Als Radreisender ist man den Witterungseinflüssen hautnah ausgesetzt, aber auch mit den Menschen kommt man bei dieser Art der Fortbewegung schneller ins Gespräch. In Kungsbacka, einer schmucken Stadt in der schwedischen Provinz Hallands, habe ich mich in einem Bikeladen nach einem Ersatzschlauch für mein Hinterrad umgeschaut. Im hinteren Winkel der kleinen, voll geräumten Werkstatt hat ihn der Inhaber schließlich gefunden, der sich begeistert für meine Tour interessiert. Während ich also meine Geschichte erzähle, bekommt mein Fahrrad ganz nebenbei ein erstklassiges Service verpasst. Frisch geölt und mit neuem Schlauch versehen, schickt der alte Mechaniker mich und mein Rad nach etlichen Stunden wieder auf die Reise. Nehmen will er für seine Arbeit nichts, aber über eine Postkarte aus den Alpen würde er sich freuen.

Das Ziel ist in Sicht

Nach insgesamt zwei Wochen im Sattel überquere ich die Grenze von Schweden nach Norwegen. Landschaftlich ändert sich nicht viel, lediglich an den gelben Linien auf der Straße kann man erkennen, dass man Norwegen erreicht hat. Nach Oslo sind es jetzt nur mehr 180 Kilometer.

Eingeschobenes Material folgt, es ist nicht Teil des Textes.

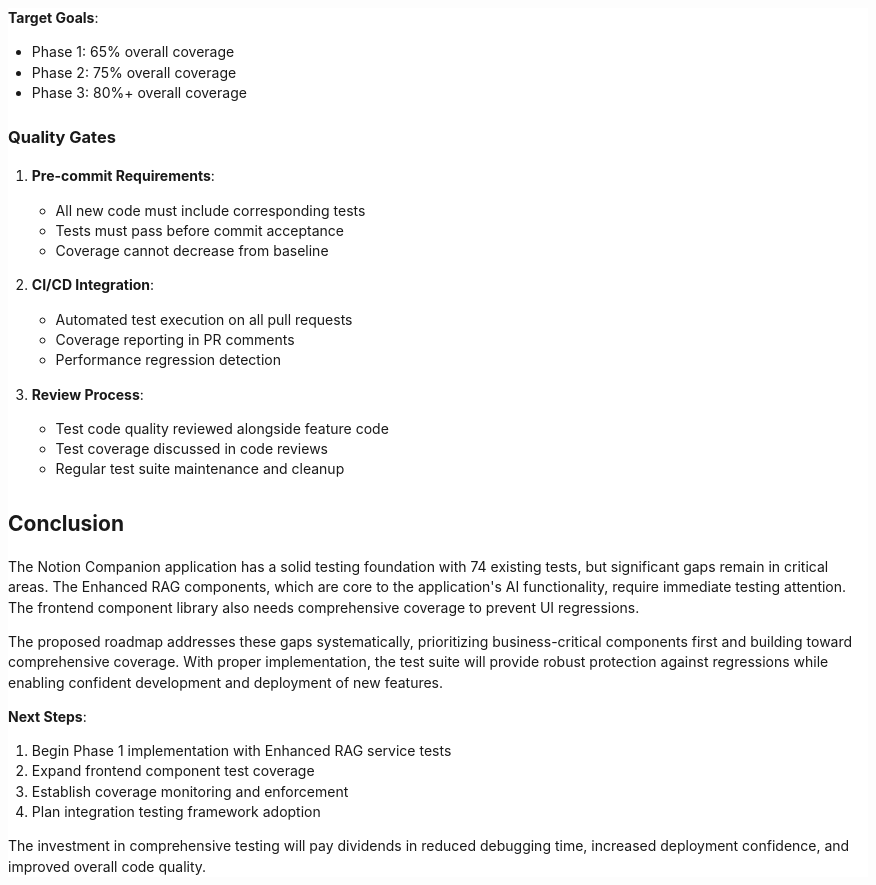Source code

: **Target Goals**:
- Phase 1: 65% overall coverage
- Phase 2: 75% overall coverage  
- Phase 3: 80%+ overall coverage

### **Quality Gates**

1. **Pre-commit Requirements**:
   - All new code must include corresponding tests
   - Tests must pass before commit acceptance
   - Coverage cannot decrease from baseline

2. **CI/CD Integration**:
   - Automated test execution on all pull requests
   - Coverage reporting in PR comments
   - Performance regression detection

3. **Review Process**:
   - Test code quality reviewed alongside feature code
   - Test coverage discussed in code reviews
   - Regular test suite maintenance and cleanup

## Conclusion

The Notion Companion application has a solid testing foundation with 74 existing tests, but significant gaps remain in critical areas. The Enhanced RAG components, which are core to the application's AI functionality, require immediate testing attention. The frontend component library also needs comprehensive coverage to prevent UI regressions.

The proposed roadmap addresses these gaps systematically, prioritizing business-critical components first and building toward comprehensive coverage. With proper implementation, the test suite will provide robust protection against regressions while enabling confident development and deployment of new features.

**Next Steps**:
1. Begin Phase 1 implementation with Enhanced RAG service tests
2. Expand frontend component test coverage
3. Establish coverage monitoring and enforcement
4. Plan integration testing framework adoption

The investment in comprehensive testing will pay dividends in reduced debugging time, increased deployment confidence, and improved overall code quality.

Ich werde es also wirklich schaffen, das Ziel ist in greifbare Nähe gerückt. Beim Start in meinem Heimatort hat mich die ungeheure Distanz von knapp 2000 Kilometern fast erdrückt. Bis auf wenige Freunde und meiner Familie habe ich vorsichtshalber niemandem von meinem Vorhaben erzählt. Zu groß war meine Sorge, irgendwo aufgeben zu müssen. Auf dieser langen Strecke kann viel passieren – und ob ich es schaffe, ist ungewiss.

Aber jetzt, kurz vor dem Ziel, strotze ich voller Selbstbewusstsein und radle dem Oslofjord mit einem breiten Lächeln entgegen. Ein lieber Freund, der etwas außerhalb der norwegischen Hauptstadt lebt, wartet bereits am berühmten Opernhaus im Stadtteil Bjørvika direkt am Hafen. Auf den letzten Kilometern komme ich noch in Begby bei Fredrikstad an ein paar historischen Felsritzungen vorbei. Zu sehen sind Schiffe, Waffen und Menschen aus längst vergangenen Zeiten. Die Wikinger haben allerorts ihre Spuren hinterlassen.

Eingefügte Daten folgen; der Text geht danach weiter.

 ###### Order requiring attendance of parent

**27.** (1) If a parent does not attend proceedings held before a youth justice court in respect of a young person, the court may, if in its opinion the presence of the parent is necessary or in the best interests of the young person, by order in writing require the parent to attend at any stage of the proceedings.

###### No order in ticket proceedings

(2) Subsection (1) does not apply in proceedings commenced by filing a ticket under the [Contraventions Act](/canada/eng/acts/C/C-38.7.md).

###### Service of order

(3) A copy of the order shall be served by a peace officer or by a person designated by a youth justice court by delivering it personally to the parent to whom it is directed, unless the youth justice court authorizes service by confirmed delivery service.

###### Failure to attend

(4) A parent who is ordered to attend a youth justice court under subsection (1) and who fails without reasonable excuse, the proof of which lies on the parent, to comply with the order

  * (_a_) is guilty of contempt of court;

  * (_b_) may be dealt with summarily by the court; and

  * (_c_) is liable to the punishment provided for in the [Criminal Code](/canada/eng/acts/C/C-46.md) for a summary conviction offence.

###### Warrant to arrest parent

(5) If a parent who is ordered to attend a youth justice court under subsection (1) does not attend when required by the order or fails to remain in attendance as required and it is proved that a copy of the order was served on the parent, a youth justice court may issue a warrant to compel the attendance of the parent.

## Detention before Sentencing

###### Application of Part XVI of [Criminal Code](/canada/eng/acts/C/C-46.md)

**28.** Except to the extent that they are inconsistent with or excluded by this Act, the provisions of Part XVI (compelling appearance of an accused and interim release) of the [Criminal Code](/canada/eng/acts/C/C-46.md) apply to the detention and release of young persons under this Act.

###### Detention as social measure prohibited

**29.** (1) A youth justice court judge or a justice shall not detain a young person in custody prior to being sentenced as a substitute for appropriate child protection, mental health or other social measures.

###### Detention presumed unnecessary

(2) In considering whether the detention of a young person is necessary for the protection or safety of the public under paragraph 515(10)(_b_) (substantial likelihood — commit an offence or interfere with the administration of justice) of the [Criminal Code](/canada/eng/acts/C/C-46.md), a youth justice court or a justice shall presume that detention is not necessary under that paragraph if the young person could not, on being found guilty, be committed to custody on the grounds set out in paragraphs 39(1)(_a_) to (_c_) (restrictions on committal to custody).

Auf den Spuren der Wikinger rolle ich nun auf gepflegten Radwegen am Oslofjord entlang und freue mich auf ein paar fahrradfreie Tage bei meinen Freunden. Die Begrüßung in Oslo ist ausgesprochen herzlich, Bard und seine Familie nehmen sich Zeit und zeigen mir ihre schöne Heimat. Jetzt bin ich zwar hier, aber um richtig anzukommen, werde ich wohl noch ein paar Tage brauchen.